C&C management is understood also to favour a flotation of 100 per cent of C&C on the Dublin and London markets, but wants to maintain the marketing and distribution relationships it currently has with Allied Domecq. C&C, however, will be happy to see an end to the current non-competitive relationship it has with Allied, where C&C is prohibited from making acquisitions that compete directly with the British parent.

This no-competition clause has meant that C&C has been severely restricted in the sort of acquisitions it can make, despite having the financial capacity to spend in excess of £100 million without putting any pressure on its balance sheet. In recent years, C&C has acquired a number of Italian liqueur businesses and bid for a number of drinks privatisation in eastern Europe.

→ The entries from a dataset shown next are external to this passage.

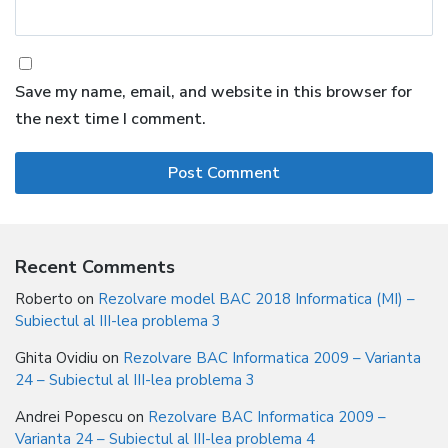
Save my name, email, and website in this browser for
the next time I comment.
Recent Comments
Roberto
on
Rezolvare model BAC 2018 Informatica (MI) –
Subiectul al III-lea problema 3
Ghita Ovidiu
on
Rezolvare BAC Informatica 2009 – Varianta
24 – Subiectul al III-lea problema 3
Andrei Popescu
on
Rezolvare BAC Informatica 2009 –
Varianta 24 – Subiectul al III-lea problema 4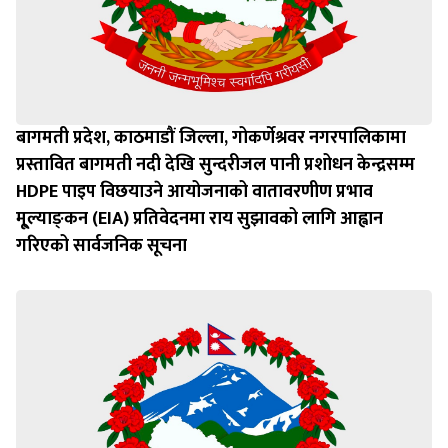
बागमती प्रदेश, काठमाडौं जिल्ला, गोकर्णेश्रवर नगरपालिकामा
प्रस्तावित बागमती नदी देखि सुन्दरीजल पानी प्रशोधन केन्द्रसम्म
HDPE पाइप विछयाउने आयोजनाको वातावरणीण प्रभाव
मू्ल्याङ्‍कन (EIA) प्रतिवेदनमा राय सुझावको लागि आह्वान
गरिएको सार्वजनिक सूचना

In the rapid consolidation of the international drinks business, it is likely that the likes of Diageo, Seagram's and Allied Domecq will dispose of more brands which do not provide sufficient scale within their overall business. Those brands being sold off, however, would be of substantial scale for a company like C&C and would allow the Irish company to further diversify its portfolio of brands. If and when C&C is floated on the markets - a dual flotation in Dublin and London is likely - there is likely to be plenty of demand from investors, with institutional cash-flow currently strong and likely to be at least as strong by this time next year.

As a drinks share, C&C would also fill a gap in the Irish market that has existed since Irish Distillers was taken over by Pernod Ricard 10 years ago.

C&C's financial record, as well as its exposure to the Irish economy, is another attraction for investors. In the 12 months to the end of last August, the group had pre-tax profits of £52.2 million, after-tax profits of £45.3 million and sales of £366 million. It also closed its financial year with cash of £65 million - indicating its capability to make acquisitions if the current restrictions on the sort of businesses it can buy are lifted following any sale by Allied Domecq.

Industry sources believe that the group is likely to turn in profits in excess of £60 million for the year to the end of next August, with its cash pile also substantially higher given the absence of a major acquisition in the current year.